By both of us giving up on luxuries, going out to eat, subscriptions, and me cutting down on my own loan repayments and investments I can probably free up an extra $1200/month without too much problems, but getting the other half of it will require cuts I'm not sure I really want to make if at all possible (not maxing out 401k when I'm already way behind for my age, for example).
So I should probably try to get paid an extra $30-40k+ more if possible, which almost certainly won't happen at my current job.
Not saying it'll be super easy, as there's all the layoffs going right now. But I don't get paid anywhere close to SV wages right now, so I'm thinking I might still be able to work a bit cheaper than those laid off and yet still get that much of a bump, as long as I look outside of my region.
I've been at my current job for 18 months so far, btw.
It wasn't one major thing but several things leading up to a critical mass. During the process, found myself collecting and going back to some key pieces of writing that helped think through the decision. You might find these useful, collected all of them here: https://www.leadingsapiens.com/essential-career-change-frame...
As for why, the three main reasons are the commute, the punitive atmosphere created by management and the outdated tech practices. For an example of that last one, I got a lot of praise for generating a root keypair and using that to sign certs for our internal services. Apparently they had been trying to do something like this for upwards of a year but couldn't figure it out.

────

TASKS:
(1) Summarize the career-change text in two sentences.
(2) State whether each statement agrees with the career-change text, answering yes or no and quoting the deciding words: (a) The writer has been at the current job for two years. (b) The writer is currently paid close to SV wages. (c) The employer had been trying for more than a year to do what the writer did with the root keypair.
(3) Retype the part of the career-change text from "So I should" to "so far, btw.".

Collected data
────

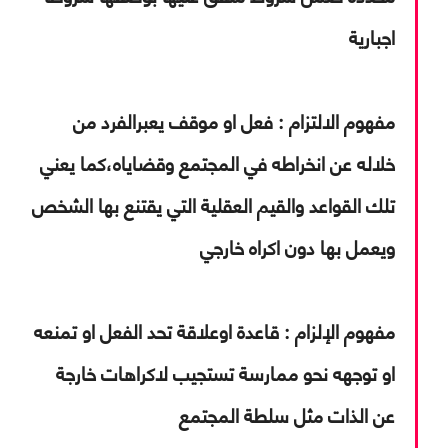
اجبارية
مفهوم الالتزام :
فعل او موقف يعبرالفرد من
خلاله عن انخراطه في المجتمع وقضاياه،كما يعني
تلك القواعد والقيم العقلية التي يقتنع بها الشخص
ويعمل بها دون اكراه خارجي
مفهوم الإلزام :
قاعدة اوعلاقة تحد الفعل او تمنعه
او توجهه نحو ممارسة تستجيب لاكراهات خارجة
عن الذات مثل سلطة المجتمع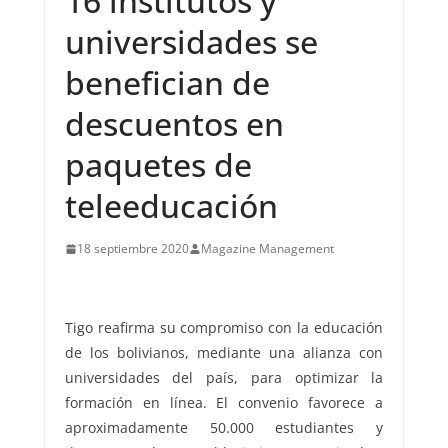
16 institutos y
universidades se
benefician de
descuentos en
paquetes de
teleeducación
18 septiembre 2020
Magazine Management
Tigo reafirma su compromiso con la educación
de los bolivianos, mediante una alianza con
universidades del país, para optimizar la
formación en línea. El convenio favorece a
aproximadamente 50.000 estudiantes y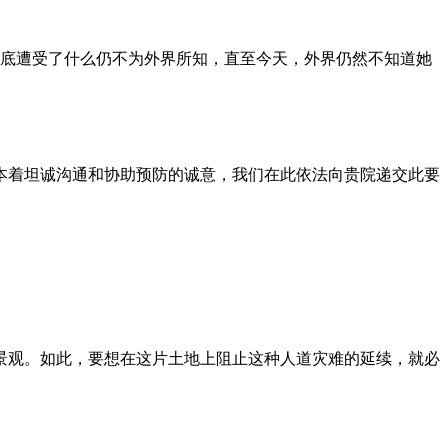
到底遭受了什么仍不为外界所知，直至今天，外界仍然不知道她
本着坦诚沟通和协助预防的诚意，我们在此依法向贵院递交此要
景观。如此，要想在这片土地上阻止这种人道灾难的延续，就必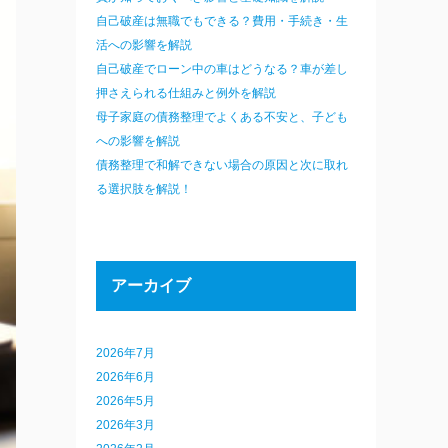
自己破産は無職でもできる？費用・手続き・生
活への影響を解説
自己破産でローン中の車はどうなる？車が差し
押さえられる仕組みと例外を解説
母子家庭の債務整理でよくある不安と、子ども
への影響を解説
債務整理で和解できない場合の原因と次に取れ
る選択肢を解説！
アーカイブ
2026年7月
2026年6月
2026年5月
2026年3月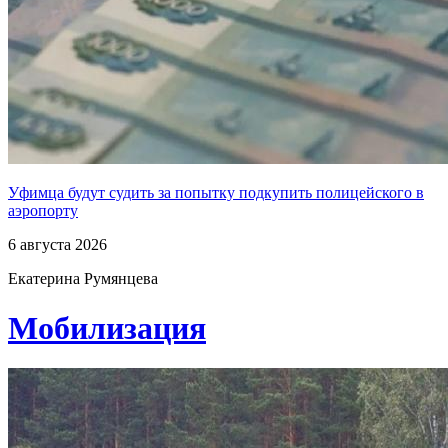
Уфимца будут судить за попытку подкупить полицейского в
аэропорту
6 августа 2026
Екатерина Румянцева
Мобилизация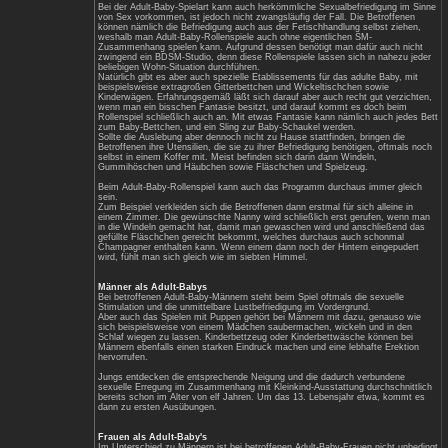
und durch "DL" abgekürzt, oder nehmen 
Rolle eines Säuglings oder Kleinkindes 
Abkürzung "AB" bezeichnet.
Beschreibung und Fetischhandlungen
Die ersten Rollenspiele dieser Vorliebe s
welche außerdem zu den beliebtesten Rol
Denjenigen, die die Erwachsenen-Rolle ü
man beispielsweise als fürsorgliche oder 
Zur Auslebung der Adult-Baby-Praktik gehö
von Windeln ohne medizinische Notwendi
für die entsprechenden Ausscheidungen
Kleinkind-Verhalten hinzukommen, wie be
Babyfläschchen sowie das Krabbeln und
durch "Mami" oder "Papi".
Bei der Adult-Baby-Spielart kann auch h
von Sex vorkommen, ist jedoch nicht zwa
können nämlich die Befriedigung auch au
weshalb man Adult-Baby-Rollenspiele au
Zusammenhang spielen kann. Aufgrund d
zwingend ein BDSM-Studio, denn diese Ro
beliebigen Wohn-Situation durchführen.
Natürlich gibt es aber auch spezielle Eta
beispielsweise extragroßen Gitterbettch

────

SOLUTIONS BY TASK:
(1) The writer could probably free up about $1200 a month by giving up luxuries, dining out and subscriptions and by cutting back on loan repayments and investments, but covering the rest would require unwanted cuts, so the writer hopes to earn an extra $30-40k or more, which almost certainly will not happen at the current job. Despite the current layoffs, the writer thinks it may be possible to work slightly cheaper than laid-off workers and still get that raise by looking outside the region, and names the commute, a punitive management atmosphere and outdated tech practices as the three main reasons for leaving.

(2)
(a) No: "I've been at my current job for 18 months so far"
(b) No: "I don't get paid anywhere close to SV wages right now"
(c) Yes: "Apparently they had been trying to do something like this for upwards of a year but couldn't figure it out."

(3)
So I should probably try to get paid an extra $30-40k+ more if possible, which almost certainly won't happen at my current job.
Not saying it'll be super easy, as there's all the layoffs going right now. But I don't get paid anywhere close to SV wages right now, so I'm thinking I might still be able to work a bit cheaper than those laid off and yet still get that much of a bump, as long as I look outside of my region.
I've been at my current job for 18 months so far, btw.